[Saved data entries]
+ + + + + + +

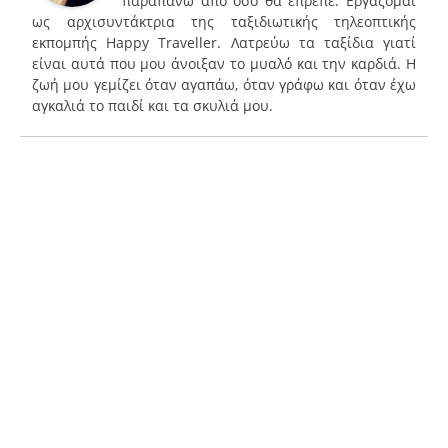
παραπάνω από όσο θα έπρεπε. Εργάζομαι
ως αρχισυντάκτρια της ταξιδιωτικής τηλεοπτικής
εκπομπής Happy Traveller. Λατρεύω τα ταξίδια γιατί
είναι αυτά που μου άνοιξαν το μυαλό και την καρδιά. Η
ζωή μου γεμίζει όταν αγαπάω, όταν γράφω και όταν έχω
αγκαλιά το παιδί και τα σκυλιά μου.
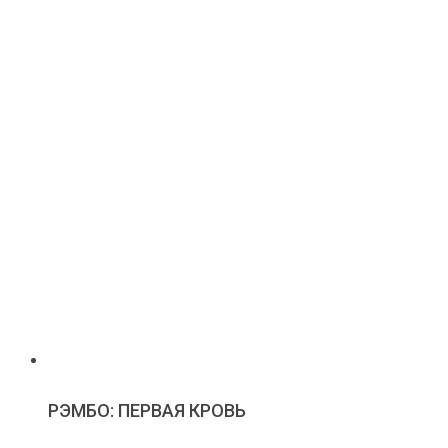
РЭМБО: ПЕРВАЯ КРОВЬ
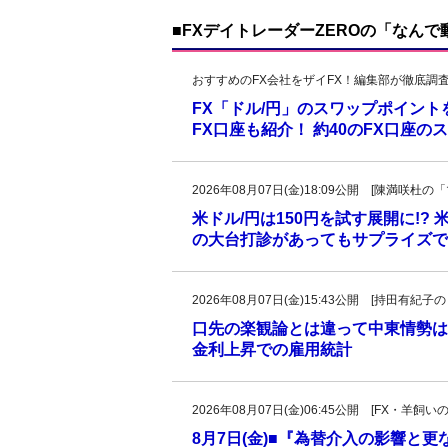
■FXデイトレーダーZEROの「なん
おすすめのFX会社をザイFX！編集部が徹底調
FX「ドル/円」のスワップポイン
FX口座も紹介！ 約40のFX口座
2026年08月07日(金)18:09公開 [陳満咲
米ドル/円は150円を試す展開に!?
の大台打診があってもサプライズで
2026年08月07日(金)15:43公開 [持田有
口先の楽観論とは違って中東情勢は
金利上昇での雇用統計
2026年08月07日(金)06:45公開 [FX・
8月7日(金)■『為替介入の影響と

+ + + + + + +

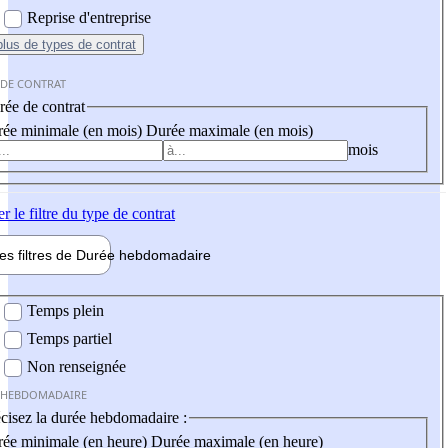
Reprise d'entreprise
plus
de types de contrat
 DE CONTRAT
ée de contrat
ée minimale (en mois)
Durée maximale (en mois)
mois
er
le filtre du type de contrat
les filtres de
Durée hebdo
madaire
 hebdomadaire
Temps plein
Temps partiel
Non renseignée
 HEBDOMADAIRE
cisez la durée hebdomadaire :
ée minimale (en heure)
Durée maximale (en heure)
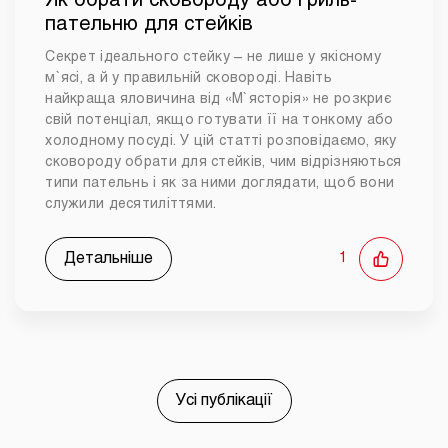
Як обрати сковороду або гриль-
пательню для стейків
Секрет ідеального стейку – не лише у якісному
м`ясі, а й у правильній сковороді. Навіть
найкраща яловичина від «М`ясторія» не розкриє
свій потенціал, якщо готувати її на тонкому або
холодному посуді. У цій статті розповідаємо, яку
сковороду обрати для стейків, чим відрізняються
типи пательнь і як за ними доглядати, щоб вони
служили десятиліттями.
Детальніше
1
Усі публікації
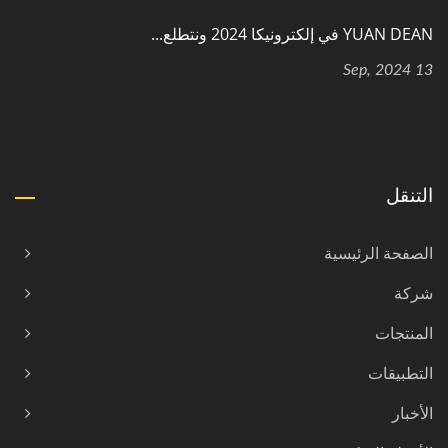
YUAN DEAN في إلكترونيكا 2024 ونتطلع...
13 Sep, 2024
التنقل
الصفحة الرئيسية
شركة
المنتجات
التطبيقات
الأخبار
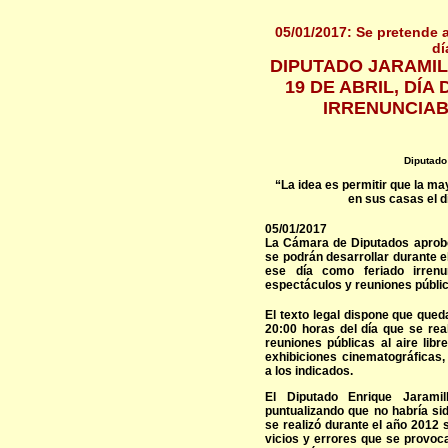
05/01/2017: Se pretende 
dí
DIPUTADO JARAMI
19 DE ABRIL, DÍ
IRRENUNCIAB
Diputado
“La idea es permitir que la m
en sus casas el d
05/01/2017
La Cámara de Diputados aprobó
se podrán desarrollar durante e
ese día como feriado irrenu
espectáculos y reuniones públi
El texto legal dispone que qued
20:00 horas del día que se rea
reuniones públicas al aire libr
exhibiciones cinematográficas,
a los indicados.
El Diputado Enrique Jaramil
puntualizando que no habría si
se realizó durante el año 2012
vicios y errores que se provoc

+ + + + + + +

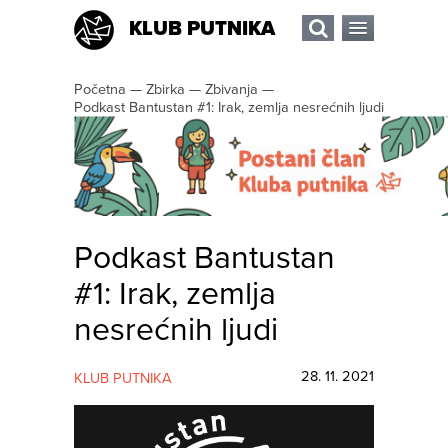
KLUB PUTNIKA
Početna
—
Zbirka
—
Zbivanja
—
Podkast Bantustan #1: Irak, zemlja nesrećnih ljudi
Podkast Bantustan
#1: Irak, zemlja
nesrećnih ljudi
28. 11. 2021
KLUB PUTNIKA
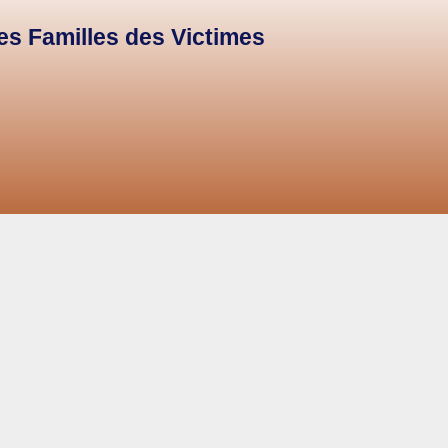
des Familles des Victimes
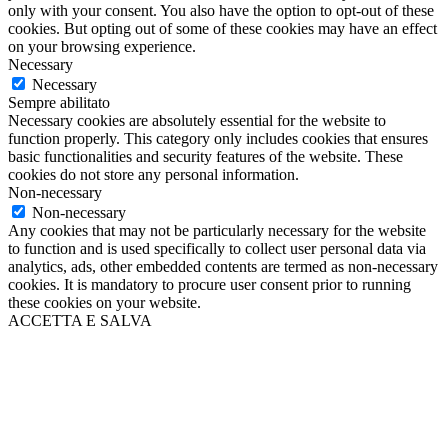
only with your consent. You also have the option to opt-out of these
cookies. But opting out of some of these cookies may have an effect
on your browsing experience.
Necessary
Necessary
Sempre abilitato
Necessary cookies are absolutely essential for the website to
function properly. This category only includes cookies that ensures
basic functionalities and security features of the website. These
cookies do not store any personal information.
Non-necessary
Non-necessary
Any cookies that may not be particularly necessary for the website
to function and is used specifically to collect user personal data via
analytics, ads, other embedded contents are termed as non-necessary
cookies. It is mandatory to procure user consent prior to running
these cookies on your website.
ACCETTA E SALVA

+ + + + + + +

- [Instruction]
Looking through the records, copy out every line in which the word "обрати" is found.

- [Result]
Як обрати сковороду або гриль-
сковороду обрати для стейків, чим відрізняються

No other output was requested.